今回は私にとって初めての国際学会でした。英語でポスターを作ること、さまざまな国の研究者が一堂に集まっている光景、講演を英語で聴くこと、すべてがとても新鮮で、不安も混じりながら興奮や感動しっぱなしでした。英語だけが飛び交う状況に最初圧倒されましたが、発表されている研究を見てみると、例えば組織の染色では、国が違っても方法や試薬は同じで、もちろん染まり方も色も同じで、研究は世界共通なんだなぁと、どこか嬉しく思いました。私は、Oligosccharide modification by GnT-V augments skin sclerosis through enhancing TGFβ signaling. という内容で発表させて頂き、質問にはなんとか英語で説明できましたが、講演はスライド一つ一つを理解していくのがやっとでした。なんとか聴き終えていた私に比べ、横では先生方と先輩が内容を理解して話し合っているのを聞くたびに、もっと勉強せねばと改めて感じました。
国際学会初参加の私には、学会のない夜や余った時間で観光ができることもまた大変魅力的でした。ベネチアはどこを歩いても素敵な小道が続いていて、かわいい雑貨屋さんやおいしいジェラート屋さんに出会ったり、急に視界が開けてにぎやかな広場に出たりと道に迷いながら歩くのも楽しめます。サンマルコ広場の鐘楼の展望台からはベネチアの風景が一望でき、茶色い屋根と青い海のコントラストは本当にきれいでいつまでも眺めていたくなりました。

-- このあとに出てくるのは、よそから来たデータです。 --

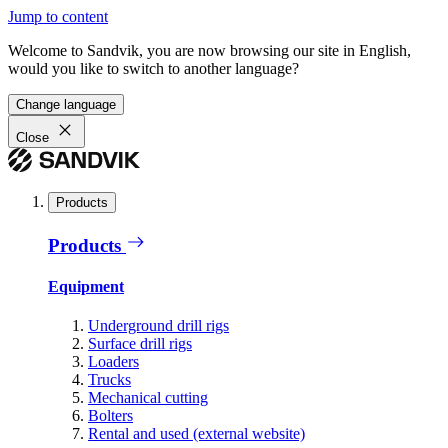
Jump to content
Welcome to Sandvik, you are now browsing our site in English,
would you like to switch to another language?
Change language
Close
Products
Products
Equipment
Underground drill rigs
Surface drill rigs
Loaders
Trucks
Mechanical cutting
Bolters
Rental and used (external website)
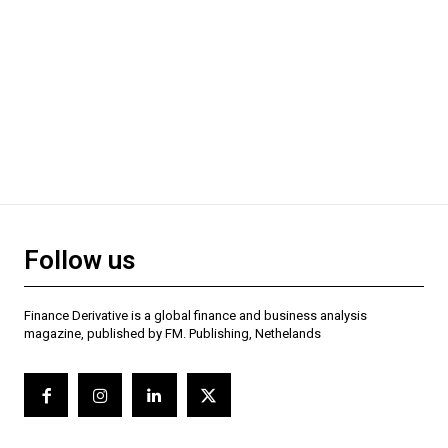
Follow us
Finance Derivative is a global finance and business analysis
magazine, published by FM. Publishing, Nethelands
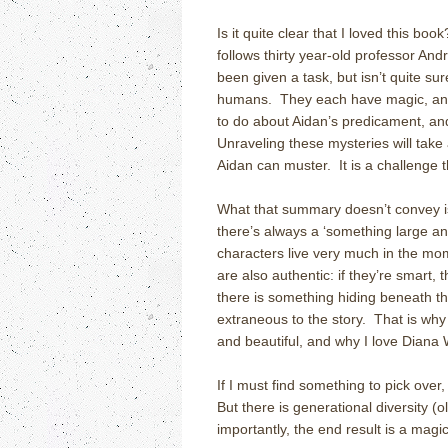
Is it quite clear that I loved this book
follows thirty year-old professor A
been given a task, but isn’t quite su
humans. They each have magic, and
to do about Aidan’s predicament, an
Unraveling these mysteries will take
Aidan can muster. It is a challenge t
What that summary doesn’t convey i
there’s always a ‘something large an
characters live very much in the mom
are also authentic: if they’re smart, 
there is something hiding beneath t
extraneous to the story. That is why 
and beautiful, and why I love Diana 
If I must find something to pick over,
But there is generational diversity (
importantly, the end result is a magic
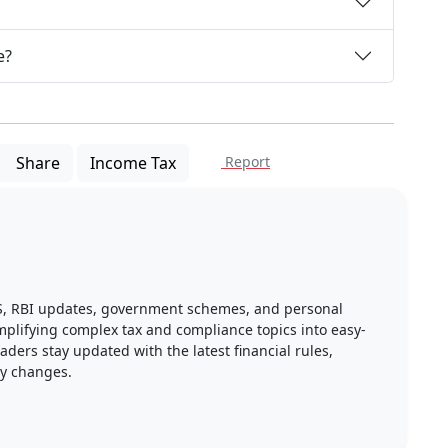
e?
Share
Income Tax
Report
DS, RBI updates, government schemes, and personal
implifying complex tax and compliance topics into easy-
ders stay updated with the latest financial rules,
ry changes.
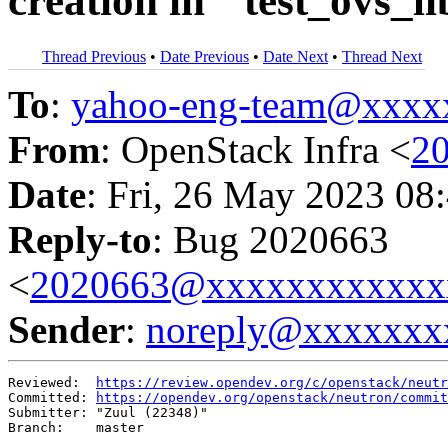
creation in ``test_ovs_
Thread Previous
•
Date Previous
•
Date Next
•
Thread Next
To
:
yahoo-eng-team@xxxx
From
: OpenStack Infra <
2
Date
: Fri, 26 May 2023 08
Reply-to
: Bug 2020663
<
2020663@xxxxxxxxxxxx
Sender
:
noreply@xxxxxxx
Reviewed:  
https://review.opendev.org/c/openstack/neutr
Committed: 
https://opendev.org/openstack/neutron/commit
Submitter: "Zuul (22348)"

Branch:    master
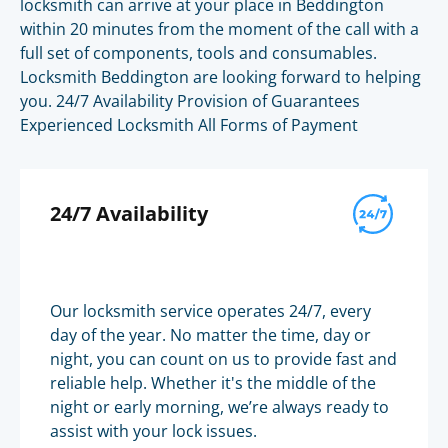
locksmith can arrive at your place in Beddington
within 20 minutes from the moment of the call with a
full set of components, tools and consumables.
Locksmith Beddington are looking forward to helping
you. 24/7 Availability Provision of Guarantees
Experienced Locksmith All Forms of Payment
24/7 Availability
Our locksmith service operates 24/7, every
day of the year. No matter the time, day or
night, you can count on us to provide fast and
reliable help. Whether it's the middle of the
night or early morning, we’re always ready to
assist with your lock issues.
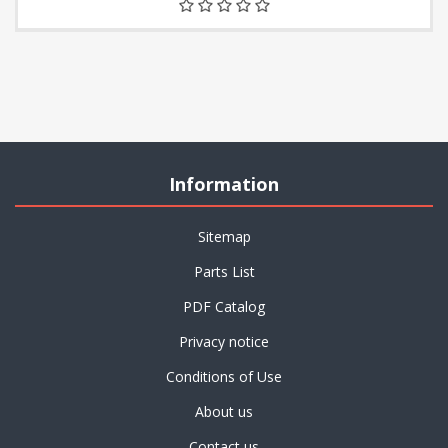
Information
Sitemap
Parts List
PDF Catalog
Privacy notice
Conditions of Use
About us
Contact us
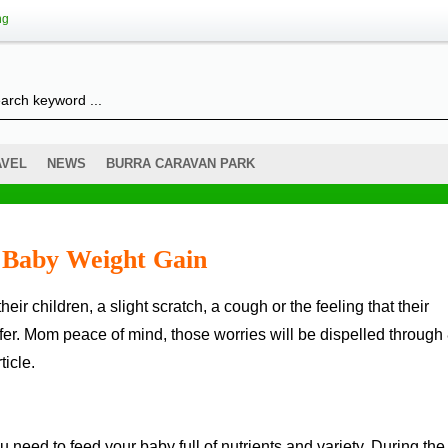
ng
AVEL
NEWS
BURRA CARAVAN PARK
w Baby Weight Gain
ffer. Mom peace of mind, those worries will be dispelled through
ticle.
u need to feed your baby full of nutrients and variety. During the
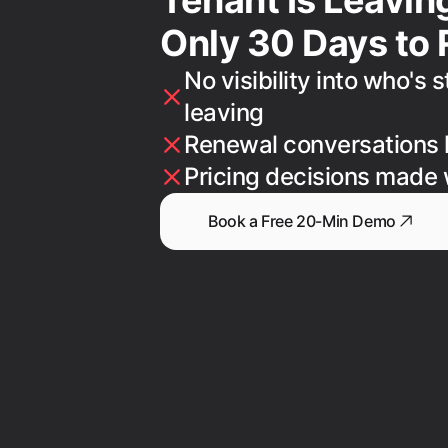
Only 30 Days to 
No visibility into who's 
leaving
Renewal conversations 
Pricing decisions made 
Book a Free 20-Min Demo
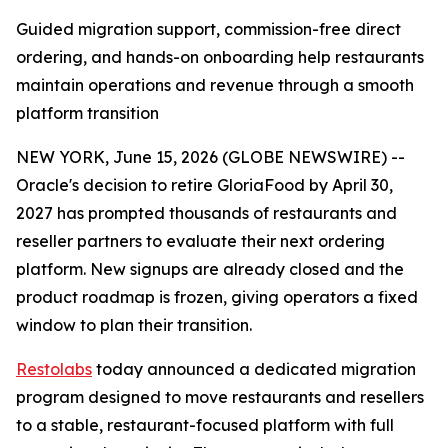
Guided migration support, commission-free direct
ordering, and hands-on onboarding help restaurants
maintain operations and revenue through a smooth
platform transition
NEW YORK, June 15, 2026 (GLOBE NEWSWIRE) --
Oracle's decision to retire GloriaFood by April 30,
2027 has prompted thousands of restaurants and
reseller partners to evaluate their next ordering
platform. New signups are already closed and the
product roadmap is frozen, giving operators a fixed
window to plan their transition.
Restolabs
today announced a dedicated migration
program designed to move restaurants and resellers
to a stable, restaurant-focused platform with full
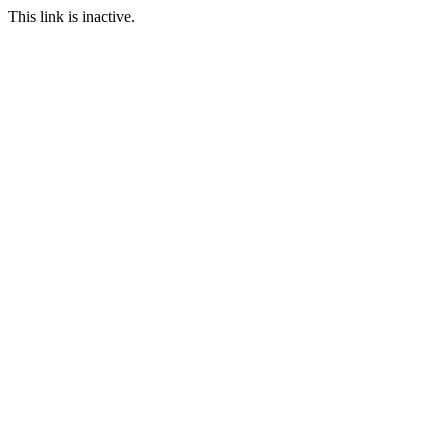
This link is inactive.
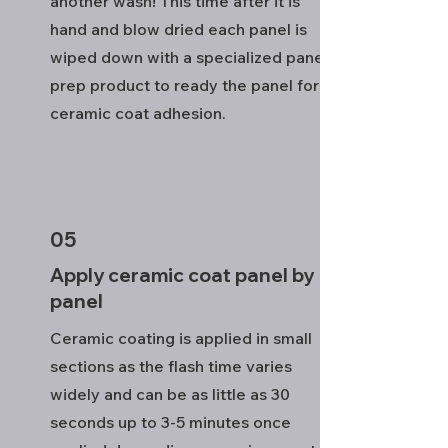
another wash! This time after it is
hand and blow dried each panel is
wiped down with a specialized panel
prep product to ready the panel for
ceramic coat adhesion.
05
Apply ceramic coat panel by
panel
Ceramic coating is applied in small
sections as the flash time varies
widely and can be as little as 30
seconds up to 3-5 minutes once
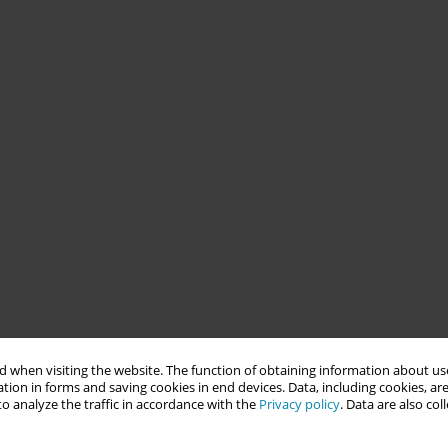
 when visiting the website. The function of obtaining information about use
tion in forms and saving cookies in end devices. Data, including cookies, are
o analyze the traffic in accordance with the
Privacy policy
. Data are also co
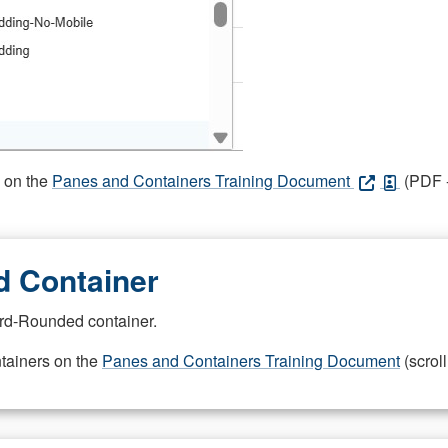
s on the
Panes and Containers Training Document
(PDF -
 Container
rd-Rounded container.
ntainers on the
Panes and Containers Training Document
(scroll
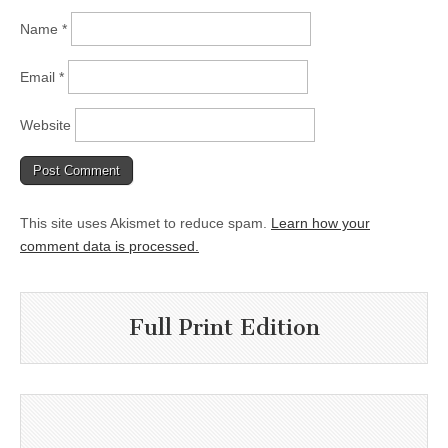
Name
*
Email
*
Website
This site uses Akismet to reduce spam.
Learn how your
comment data is processed.
Full Print Edition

また、寺尾先生も書かれていらっしゃるように、料理がとても美味しく、毎食パスタや魚介類を食べていました。講演が難しくて疲れてきた時は、後でまた美味しいパスタが食べれるから!と思うと頑張れるくらいでした。あとアプリコットジュースが美味しくて、ワインの苦手な私はいつもアプリコットをワインで割って飲んでいたのですが、すごくおすすめですので機会があればぜひお試しください!この4日間はとても充実していて、また来れるようこれからも頑張って研究しよう、と励みになりました。最後になりましたが、今回このような貴重な経験をさせて頂けたことを、片山先生をはじめ皮膚科のみなさまにこの場を借りてお礼申し上げたいと思います。